O QUE FAZER –
• 1. No trecho sobre letras de música, de qual cantor um dos comentaristas se declara fã?
• 2. Transcreva do trecho sobre letras de música a parte que começa em "A resposta é" e termina em "tipo de arte.".
+++ TRECHO DO TEXTO +++
É incrível! Nossas questões e nencessidades mais imediatas, fisiológica e biológicas, parece, sobrepõem-se… Abstração alguma?
A resposta é dura; zeeeeero!
[Responder]
September 22nd, 2008 at 3:55 pm
“Apogeu” no meio da letra é difícil pra cantar mesmo. Só que é preciso tomar cuidado para perceber se o cara não quer mesmo dizer nada ou se você quer que ele diga tudo de mão beijada. É necessário interpretação, em qualquer tipo de arte.
Falar que Djavan se insere no contexto dito por você é, no mínimo, imprudência.
[Responder]
September 22nd, 2008 at 3:58 pm
Letra sem sentido mesmo esta aqui:
http://www.purevolume.com/arevoltadoscatetos
Uma música dos texugos do cangaço.
“…o que importa é o que interessa, e vice-versa
o que importa é o que interessa…”
[Responder]
September 22nd, 2008 at 4:07 pm
Sou fã do Zeca Baleiro, contudo, reconheço que ele é fecundo em frases sem sentido. Se houvesse um rancking desse assunto, certamente, ele estaria láááá em cimaaaaa!!!
+++ LINHAS DE DADOS +++
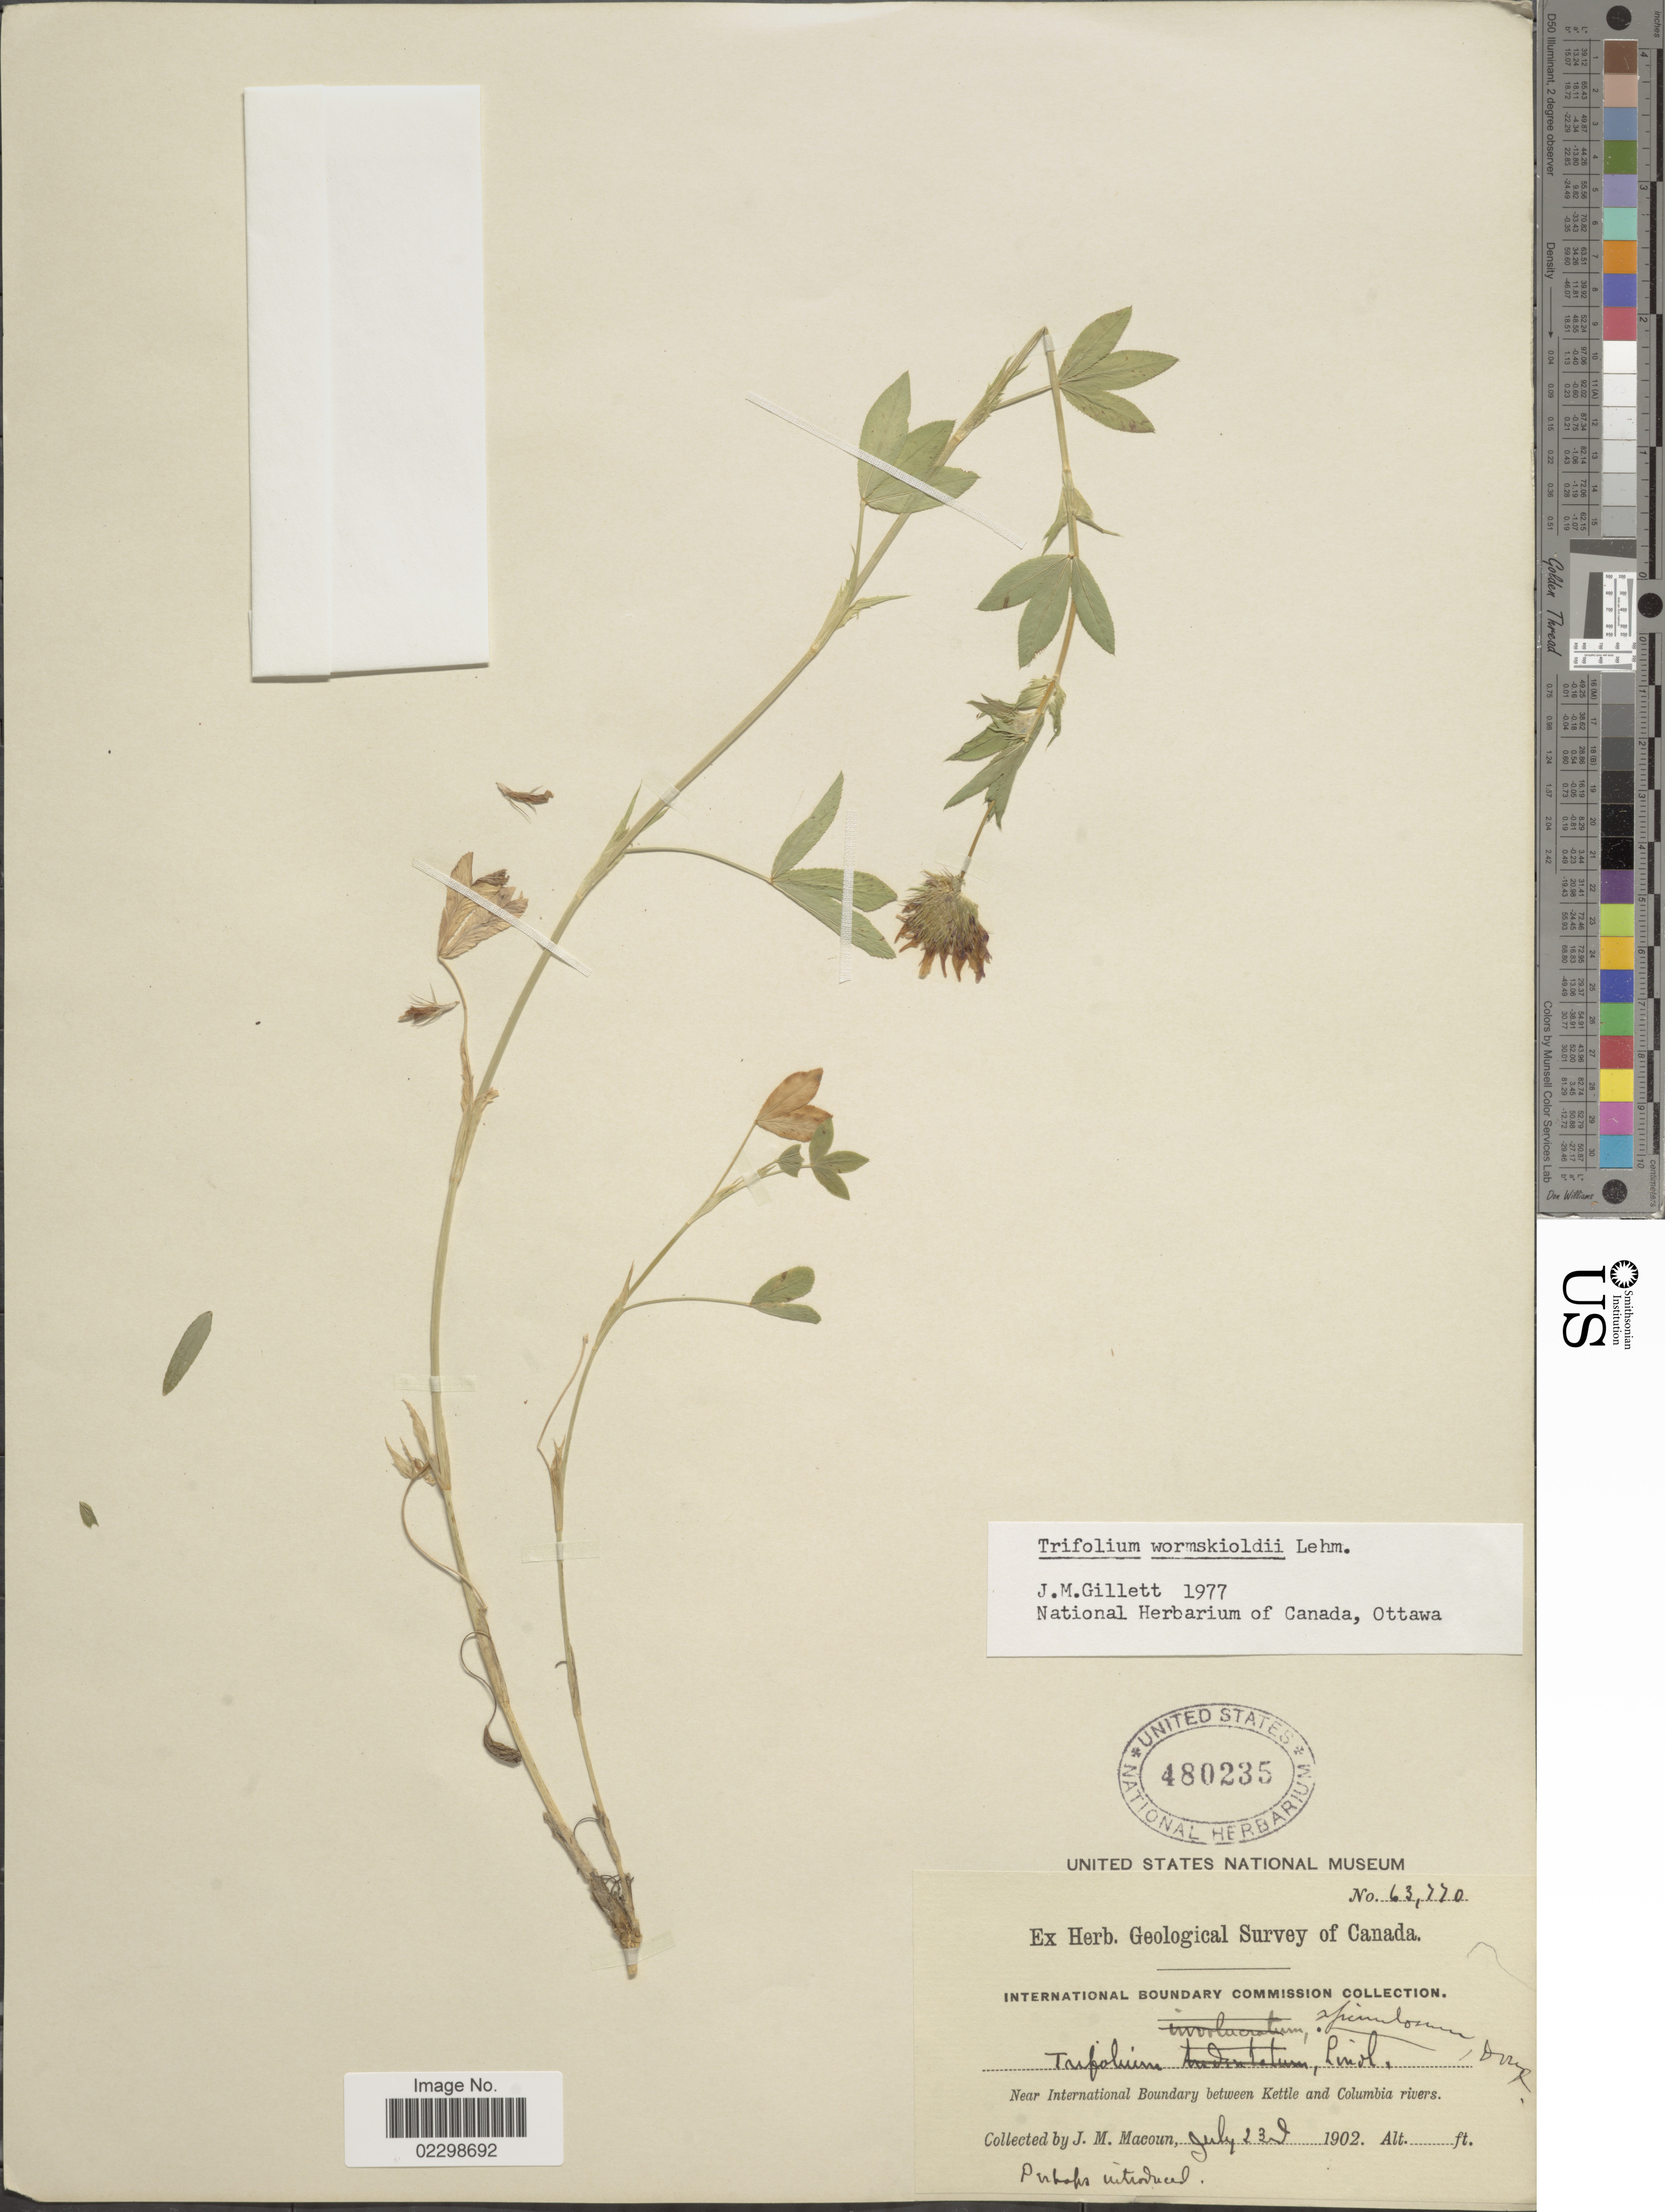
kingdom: Plantae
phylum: Tracheophyta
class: Magnoliopsida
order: Fabales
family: Fabaceae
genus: Trifolium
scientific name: Trifolium wormskioldii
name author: Lehm.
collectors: J. M. Macoun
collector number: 63770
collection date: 1902-07-23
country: Canada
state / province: British Columbia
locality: Near International Boundary between Kettle and Columbia Rivers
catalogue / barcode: US 480235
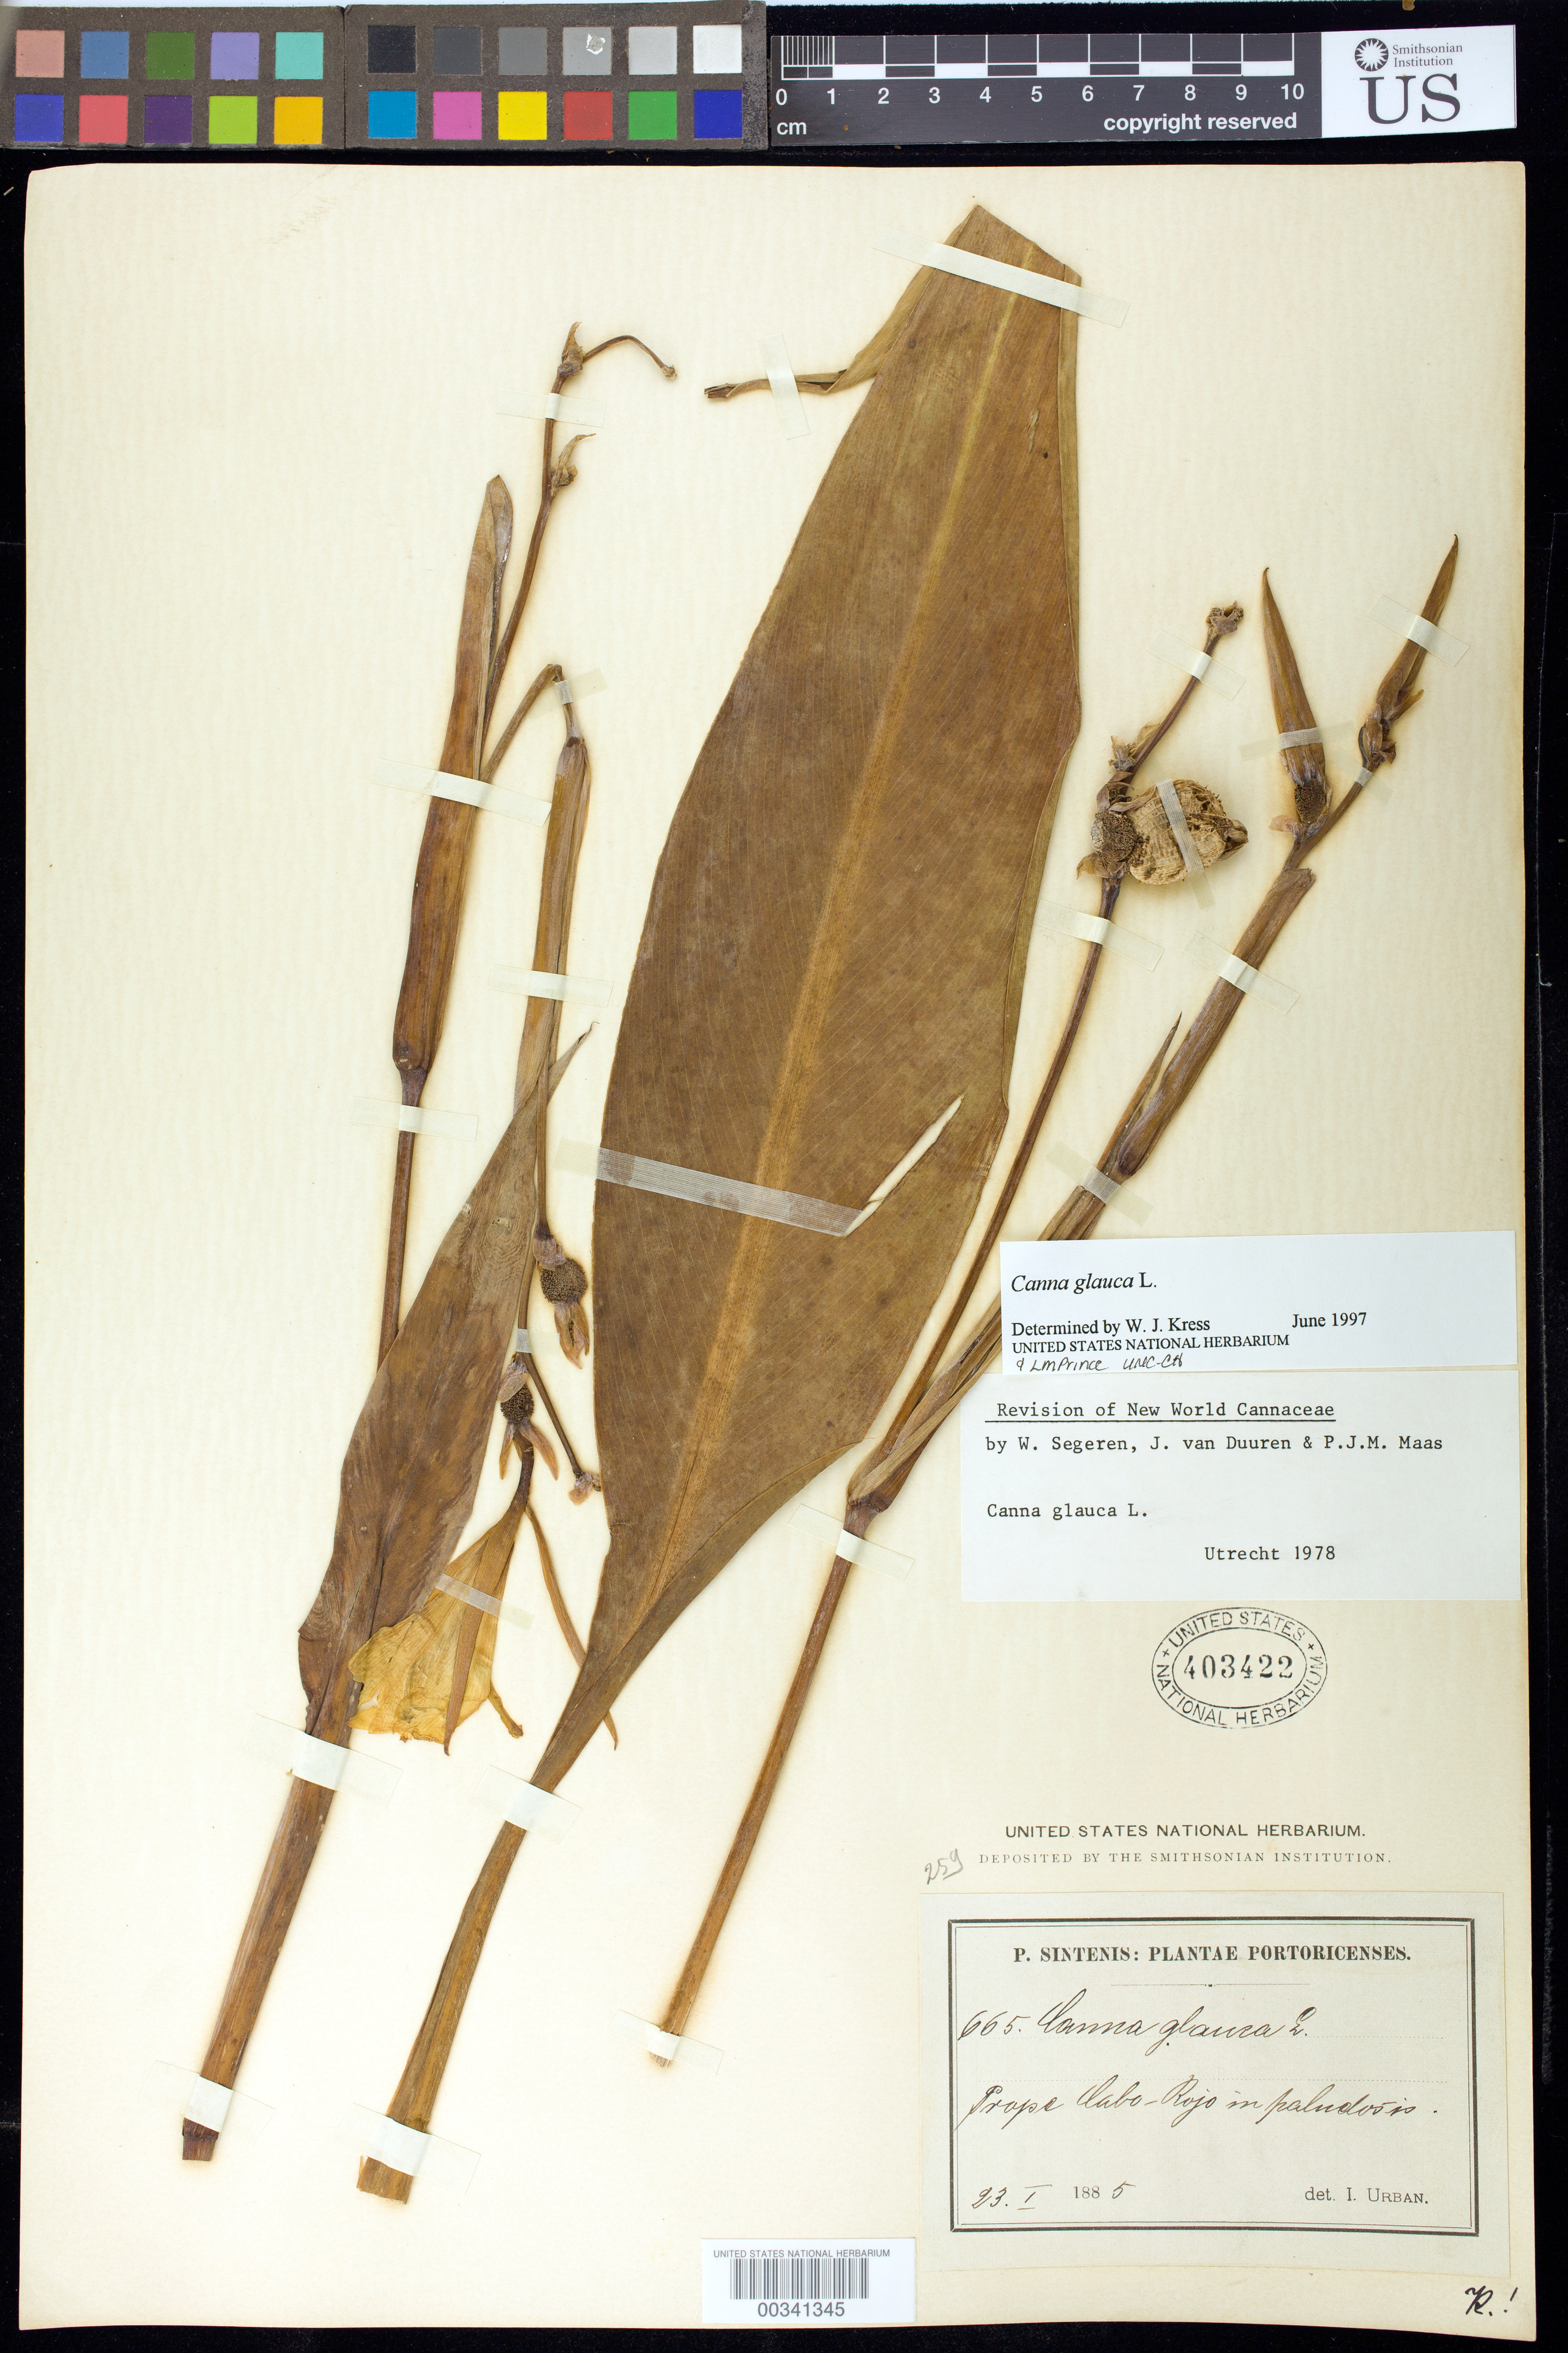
+++
RESPOSTAS –
• 1. Zeca Baleiro.

• 2.
A resposta é dura; zeeeeero!
[Responder]
September 22nd, 2008 at 3:55 pm
“Apogeu” no meio da letra é difícil pra cantar mesmo. Só que é preciso tomar cuidado para perceber se o cara não quer mesmo dizer nada ou se você quer que ele diga tudo de mão beijada. É necessário interpretação, em qualquer tipo de arte.